Insurers resort to negotiation over N58.64bn outstanding premium


Chuks Udo Okonta        

Insurance operators are now negotiating and persuading their debtors to pay over N58.64 billion outstanding premiums owed prior to the implementation of the No Premium No Cover policy, Inspen has learnt.

It was gathered that some operators have agreed to let go 50 per cent of the debts provided the clients are willing to pay.

Brokers who spoke on the development were divided on how to recover the debts. While some belief that only last year’s debt should be recovered and past years written off, others said they would continue to persuade their clients to see that they recover parts of what they owe.

A broker told Inspen that the issue is a bit complicated, because the operators cannot take the debtors to court over the outstanding premium, as there is no provision for sale of policy on credit. He noted that operators can only persuade their clients to pay base on relationship.

According to the Nigerian Insurers Association (NIA) 2011 Digest, outstanding premium for general and life insurance operators stood at N58.64 billion as at 2011.

To put a stop to this abnormally,  the insurance regulator, National Insurance Commission (NAICOM),  last year, issued “Guidelines on Insurance Premium Collection and Remittances”, signalling the end of providing insurance covers on credit and guiding insurance brokers and underwriters on how to go about collecting and remitting premium to beneficiaries.
The guidelines stated that “All insurance covers shall only be provided on a strict ‘no premium no cover’ basis.

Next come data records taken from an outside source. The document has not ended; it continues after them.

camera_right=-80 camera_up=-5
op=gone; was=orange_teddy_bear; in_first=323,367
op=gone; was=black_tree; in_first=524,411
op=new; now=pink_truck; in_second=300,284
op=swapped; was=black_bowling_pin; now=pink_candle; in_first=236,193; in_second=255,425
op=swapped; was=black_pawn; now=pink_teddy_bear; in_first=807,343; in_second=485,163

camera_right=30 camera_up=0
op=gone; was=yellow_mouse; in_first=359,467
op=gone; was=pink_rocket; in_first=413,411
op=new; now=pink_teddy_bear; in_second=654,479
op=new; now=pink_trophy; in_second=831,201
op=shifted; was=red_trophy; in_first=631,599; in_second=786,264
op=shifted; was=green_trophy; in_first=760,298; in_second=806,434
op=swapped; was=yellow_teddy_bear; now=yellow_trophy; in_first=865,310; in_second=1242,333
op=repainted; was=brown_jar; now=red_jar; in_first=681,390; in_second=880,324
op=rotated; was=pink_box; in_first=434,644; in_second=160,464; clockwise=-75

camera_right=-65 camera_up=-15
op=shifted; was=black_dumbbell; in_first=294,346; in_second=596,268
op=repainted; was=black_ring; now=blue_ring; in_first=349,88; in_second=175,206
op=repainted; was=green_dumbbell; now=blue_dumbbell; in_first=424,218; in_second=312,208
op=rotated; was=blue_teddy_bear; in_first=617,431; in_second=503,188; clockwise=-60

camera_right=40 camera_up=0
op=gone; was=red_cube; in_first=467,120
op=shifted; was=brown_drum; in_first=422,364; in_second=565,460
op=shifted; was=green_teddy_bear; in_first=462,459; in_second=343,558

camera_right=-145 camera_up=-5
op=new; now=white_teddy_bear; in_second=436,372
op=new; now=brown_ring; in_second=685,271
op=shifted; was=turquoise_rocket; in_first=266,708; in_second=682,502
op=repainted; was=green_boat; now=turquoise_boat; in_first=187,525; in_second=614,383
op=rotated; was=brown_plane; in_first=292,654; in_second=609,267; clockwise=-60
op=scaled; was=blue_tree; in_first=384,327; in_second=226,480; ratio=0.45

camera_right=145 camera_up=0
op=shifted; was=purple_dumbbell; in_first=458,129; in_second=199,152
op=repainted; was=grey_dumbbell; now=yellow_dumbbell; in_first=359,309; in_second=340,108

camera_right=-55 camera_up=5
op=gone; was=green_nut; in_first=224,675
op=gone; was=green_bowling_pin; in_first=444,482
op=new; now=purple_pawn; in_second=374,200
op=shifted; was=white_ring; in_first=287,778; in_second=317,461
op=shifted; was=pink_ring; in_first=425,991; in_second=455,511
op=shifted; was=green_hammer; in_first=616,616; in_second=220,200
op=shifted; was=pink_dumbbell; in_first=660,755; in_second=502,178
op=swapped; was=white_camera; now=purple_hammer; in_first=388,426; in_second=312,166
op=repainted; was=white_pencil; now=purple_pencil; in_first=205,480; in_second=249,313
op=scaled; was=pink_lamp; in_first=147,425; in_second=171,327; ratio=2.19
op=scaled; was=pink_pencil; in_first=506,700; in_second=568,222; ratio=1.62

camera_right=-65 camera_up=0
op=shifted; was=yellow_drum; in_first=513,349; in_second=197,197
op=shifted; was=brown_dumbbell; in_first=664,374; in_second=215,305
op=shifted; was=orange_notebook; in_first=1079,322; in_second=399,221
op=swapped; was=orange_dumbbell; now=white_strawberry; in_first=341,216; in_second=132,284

Consequently, only cover for which payments have been recovered directly by the insurer or indirectly through a duly licensed insurance broker shall be recognisable as income in the books of the insurer.

“Any insurer who grants cover without having recovered premium in advance or premium receipt notifications from the relevant insurance broker shall be liable to a penalty on the sum of N500,000 in respect of each cover so granted and in addition, may be a ground for suspension of the license of the insurer.
“Irrespective of the period of insurance, insurers shall ensure that at any point in time, they have received directly or indirectly through the insurance broker, the full premium in advance for the cover bring granted.”

In the same manner, the guidelines provided that insurance brokers, lead underwriters and primary underwriters must notify insurers, co-insurers and reinsurers as the case may be of any premium collected on their behalf within two days of receiving such premium.

“All insurance brokers shall within 48 hours of receiving insurance premium on behalf of any insurer, notify the insurer in writing in each case, of the receipt of such insurance premium. All such notifications shall be accompanied by the broker’s credit notes acknowledging indebtedness to the insurer. An insurance broker who fails to notify the insurer of any premium received on his behalf shall be liable to a penalty of not less than N250,000 in each case of failure to notify,” the commission directed.

“In consonance with the Insurance Act, 2003, there shall be no outstanding premium in the books of any insurer as covers granted on credit are not recognised by the law. In order to protect the interest of policyholders and other stakeholders from the negative consequences of the existing practice, insurance operators are required to comply with the following guidelines with effect of January 1, 2013,” it stated.